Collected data
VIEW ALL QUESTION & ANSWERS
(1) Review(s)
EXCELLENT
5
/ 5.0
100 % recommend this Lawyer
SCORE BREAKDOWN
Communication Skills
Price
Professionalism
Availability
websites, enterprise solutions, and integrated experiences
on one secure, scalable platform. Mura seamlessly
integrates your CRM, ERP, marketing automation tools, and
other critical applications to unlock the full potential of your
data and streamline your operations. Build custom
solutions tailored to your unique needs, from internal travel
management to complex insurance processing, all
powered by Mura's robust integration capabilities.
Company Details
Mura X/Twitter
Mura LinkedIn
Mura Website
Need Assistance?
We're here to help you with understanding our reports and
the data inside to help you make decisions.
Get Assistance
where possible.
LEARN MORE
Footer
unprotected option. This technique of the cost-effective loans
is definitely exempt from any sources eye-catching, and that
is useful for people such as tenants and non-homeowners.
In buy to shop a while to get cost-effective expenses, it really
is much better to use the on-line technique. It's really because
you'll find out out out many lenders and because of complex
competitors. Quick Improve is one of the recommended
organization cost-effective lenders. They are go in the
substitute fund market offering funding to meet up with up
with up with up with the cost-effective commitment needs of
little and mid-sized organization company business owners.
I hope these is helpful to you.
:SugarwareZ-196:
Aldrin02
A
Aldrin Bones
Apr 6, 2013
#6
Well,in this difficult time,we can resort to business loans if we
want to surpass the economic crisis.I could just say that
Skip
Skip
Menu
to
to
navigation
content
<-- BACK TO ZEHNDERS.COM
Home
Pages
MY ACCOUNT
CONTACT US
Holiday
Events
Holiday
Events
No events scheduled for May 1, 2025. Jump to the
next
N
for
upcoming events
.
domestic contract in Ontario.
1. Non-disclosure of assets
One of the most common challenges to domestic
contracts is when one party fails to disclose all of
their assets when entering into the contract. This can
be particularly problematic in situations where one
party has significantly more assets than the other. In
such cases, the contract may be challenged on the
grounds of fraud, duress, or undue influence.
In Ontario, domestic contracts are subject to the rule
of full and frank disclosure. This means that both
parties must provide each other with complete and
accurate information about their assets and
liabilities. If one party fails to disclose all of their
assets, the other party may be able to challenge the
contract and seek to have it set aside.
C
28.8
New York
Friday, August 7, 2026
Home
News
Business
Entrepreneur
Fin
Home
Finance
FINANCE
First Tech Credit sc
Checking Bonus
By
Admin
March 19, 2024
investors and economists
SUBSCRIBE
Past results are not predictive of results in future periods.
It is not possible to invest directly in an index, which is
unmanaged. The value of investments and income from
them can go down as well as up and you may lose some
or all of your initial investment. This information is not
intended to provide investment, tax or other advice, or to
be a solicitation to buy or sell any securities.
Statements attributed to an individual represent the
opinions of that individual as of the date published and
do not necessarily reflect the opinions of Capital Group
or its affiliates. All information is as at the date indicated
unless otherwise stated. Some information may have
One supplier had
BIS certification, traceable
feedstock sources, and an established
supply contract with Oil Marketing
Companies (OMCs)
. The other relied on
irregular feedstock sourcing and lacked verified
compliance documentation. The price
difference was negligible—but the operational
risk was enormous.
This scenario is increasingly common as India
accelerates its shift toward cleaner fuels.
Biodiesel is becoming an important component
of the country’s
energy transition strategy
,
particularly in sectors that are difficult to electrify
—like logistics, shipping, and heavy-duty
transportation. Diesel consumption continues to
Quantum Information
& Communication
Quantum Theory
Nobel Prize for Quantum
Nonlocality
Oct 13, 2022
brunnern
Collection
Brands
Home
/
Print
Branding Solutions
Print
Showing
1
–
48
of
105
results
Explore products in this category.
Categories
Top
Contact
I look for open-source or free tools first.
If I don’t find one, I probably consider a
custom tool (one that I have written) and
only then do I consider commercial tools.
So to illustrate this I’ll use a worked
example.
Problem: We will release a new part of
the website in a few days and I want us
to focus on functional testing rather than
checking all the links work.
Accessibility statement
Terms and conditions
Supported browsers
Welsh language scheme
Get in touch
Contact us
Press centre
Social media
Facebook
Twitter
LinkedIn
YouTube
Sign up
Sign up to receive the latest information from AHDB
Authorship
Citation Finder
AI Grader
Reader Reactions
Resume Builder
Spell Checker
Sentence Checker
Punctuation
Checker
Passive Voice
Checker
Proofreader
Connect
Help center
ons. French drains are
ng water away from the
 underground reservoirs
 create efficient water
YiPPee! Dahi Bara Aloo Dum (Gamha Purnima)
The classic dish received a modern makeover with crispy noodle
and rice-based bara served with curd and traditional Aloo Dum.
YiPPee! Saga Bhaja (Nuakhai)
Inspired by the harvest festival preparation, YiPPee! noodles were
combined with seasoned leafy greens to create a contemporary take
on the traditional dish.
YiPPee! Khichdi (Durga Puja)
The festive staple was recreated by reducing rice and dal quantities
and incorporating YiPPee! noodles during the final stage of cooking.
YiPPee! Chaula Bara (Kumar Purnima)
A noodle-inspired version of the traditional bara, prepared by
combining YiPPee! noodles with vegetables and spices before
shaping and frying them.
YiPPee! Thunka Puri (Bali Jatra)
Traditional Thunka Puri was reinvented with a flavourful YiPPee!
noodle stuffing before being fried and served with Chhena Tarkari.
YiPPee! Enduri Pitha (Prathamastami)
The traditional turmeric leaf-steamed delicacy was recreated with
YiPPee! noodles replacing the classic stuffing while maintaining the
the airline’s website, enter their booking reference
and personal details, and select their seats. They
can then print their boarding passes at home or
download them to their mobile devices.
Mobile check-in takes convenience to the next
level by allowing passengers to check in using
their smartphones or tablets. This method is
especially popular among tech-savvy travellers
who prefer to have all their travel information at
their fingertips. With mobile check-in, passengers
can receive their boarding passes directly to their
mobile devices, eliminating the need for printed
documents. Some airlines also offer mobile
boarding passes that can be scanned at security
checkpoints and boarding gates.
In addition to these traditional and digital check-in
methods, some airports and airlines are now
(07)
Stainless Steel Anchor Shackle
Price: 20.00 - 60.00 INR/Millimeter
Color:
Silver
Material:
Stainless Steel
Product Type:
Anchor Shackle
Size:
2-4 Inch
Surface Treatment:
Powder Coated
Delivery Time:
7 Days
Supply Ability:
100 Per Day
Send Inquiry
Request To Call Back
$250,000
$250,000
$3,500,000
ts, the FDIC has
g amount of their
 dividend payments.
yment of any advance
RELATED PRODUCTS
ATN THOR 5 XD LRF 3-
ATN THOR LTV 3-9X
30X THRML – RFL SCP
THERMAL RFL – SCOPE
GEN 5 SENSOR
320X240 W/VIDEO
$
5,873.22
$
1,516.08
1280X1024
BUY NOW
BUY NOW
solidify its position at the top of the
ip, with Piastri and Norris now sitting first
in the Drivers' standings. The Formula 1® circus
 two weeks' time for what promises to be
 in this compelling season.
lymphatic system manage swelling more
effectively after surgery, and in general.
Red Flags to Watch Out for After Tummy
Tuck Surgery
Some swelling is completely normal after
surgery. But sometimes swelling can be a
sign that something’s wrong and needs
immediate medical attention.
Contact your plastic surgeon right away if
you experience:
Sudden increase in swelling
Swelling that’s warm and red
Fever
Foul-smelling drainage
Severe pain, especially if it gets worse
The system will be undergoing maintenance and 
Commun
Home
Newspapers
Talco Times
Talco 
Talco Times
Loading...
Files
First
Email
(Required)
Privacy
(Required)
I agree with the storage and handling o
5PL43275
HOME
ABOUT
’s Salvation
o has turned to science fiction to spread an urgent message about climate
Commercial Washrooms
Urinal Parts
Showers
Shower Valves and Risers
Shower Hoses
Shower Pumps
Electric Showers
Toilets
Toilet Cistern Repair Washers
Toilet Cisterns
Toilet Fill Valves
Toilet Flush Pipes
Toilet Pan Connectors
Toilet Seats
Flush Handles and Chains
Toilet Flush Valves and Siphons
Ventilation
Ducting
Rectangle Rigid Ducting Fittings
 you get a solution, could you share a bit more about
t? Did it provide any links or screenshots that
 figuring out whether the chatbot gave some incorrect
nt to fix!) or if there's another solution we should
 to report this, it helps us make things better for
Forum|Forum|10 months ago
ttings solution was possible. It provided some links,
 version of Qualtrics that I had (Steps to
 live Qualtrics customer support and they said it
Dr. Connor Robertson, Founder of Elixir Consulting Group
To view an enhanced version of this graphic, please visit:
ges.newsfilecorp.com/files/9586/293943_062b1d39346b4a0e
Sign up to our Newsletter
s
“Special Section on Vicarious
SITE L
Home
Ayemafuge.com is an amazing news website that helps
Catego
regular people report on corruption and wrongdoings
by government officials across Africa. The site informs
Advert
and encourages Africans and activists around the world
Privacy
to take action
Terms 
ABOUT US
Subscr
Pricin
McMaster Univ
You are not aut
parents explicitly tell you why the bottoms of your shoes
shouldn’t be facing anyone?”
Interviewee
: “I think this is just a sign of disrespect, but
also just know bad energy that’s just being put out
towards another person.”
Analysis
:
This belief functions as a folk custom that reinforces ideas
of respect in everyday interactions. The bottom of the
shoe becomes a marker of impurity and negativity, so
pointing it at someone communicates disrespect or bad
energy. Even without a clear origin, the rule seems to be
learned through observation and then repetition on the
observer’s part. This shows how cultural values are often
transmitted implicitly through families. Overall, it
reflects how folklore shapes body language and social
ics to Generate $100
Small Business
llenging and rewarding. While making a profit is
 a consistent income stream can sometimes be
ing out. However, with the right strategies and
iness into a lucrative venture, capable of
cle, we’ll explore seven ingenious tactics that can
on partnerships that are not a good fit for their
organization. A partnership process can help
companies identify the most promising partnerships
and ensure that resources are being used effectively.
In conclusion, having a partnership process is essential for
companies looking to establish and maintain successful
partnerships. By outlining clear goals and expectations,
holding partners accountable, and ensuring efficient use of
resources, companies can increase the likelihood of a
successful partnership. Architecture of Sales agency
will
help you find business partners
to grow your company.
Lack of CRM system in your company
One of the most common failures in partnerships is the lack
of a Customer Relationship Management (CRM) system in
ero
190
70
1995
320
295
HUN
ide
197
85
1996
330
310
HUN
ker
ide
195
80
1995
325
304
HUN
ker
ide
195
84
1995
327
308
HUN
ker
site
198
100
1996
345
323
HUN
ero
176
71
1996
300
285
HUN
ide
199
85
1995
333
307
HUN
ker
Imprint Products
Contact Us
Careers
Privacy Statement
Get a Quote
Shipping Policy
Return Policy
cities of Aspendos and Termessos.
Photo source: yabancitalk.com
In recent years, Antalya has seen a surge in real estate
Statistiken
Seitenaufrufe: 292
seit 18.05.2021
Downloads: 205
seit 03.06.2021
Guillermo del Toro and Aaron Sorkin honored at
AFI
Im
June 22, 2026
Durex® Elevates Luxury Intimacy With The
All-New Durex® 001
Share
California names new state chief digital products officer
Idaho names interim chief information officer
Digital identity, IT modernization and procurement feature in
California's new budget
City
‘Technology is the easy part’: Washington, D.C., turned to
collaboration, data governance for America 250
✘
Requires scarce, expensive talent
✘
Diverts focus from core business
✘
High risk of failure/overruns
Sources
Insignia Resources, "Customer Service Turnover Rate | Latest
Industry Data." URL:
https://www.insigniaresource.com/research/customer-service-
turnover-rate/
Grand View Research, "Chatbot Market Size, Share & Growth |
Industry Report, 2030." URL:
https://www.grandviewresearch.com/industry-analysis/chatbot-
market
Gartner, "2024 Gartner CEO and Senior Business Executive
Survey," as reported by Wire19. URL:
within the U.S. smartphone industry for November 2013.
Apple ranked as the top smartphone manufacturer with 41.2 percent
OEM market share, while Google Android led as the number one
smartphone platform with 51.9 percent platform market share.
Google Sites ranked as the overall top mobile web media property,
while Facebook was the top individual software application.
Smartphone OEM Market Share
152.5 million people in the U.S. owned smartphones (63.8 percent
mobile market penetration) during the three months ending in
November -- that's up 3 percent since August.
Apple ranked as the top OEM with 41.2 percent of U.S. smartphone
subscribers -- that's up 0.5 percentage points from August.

- **TASK**: The result is a copy of every line above where the word "people" shows up.

- **EXERCISE RESULT**:
is useful for people such as tenants and non-homeowners.
regular people report on corruption and wrongdoings
152.5 million people in the U.S. owned smartphones (63.8 percent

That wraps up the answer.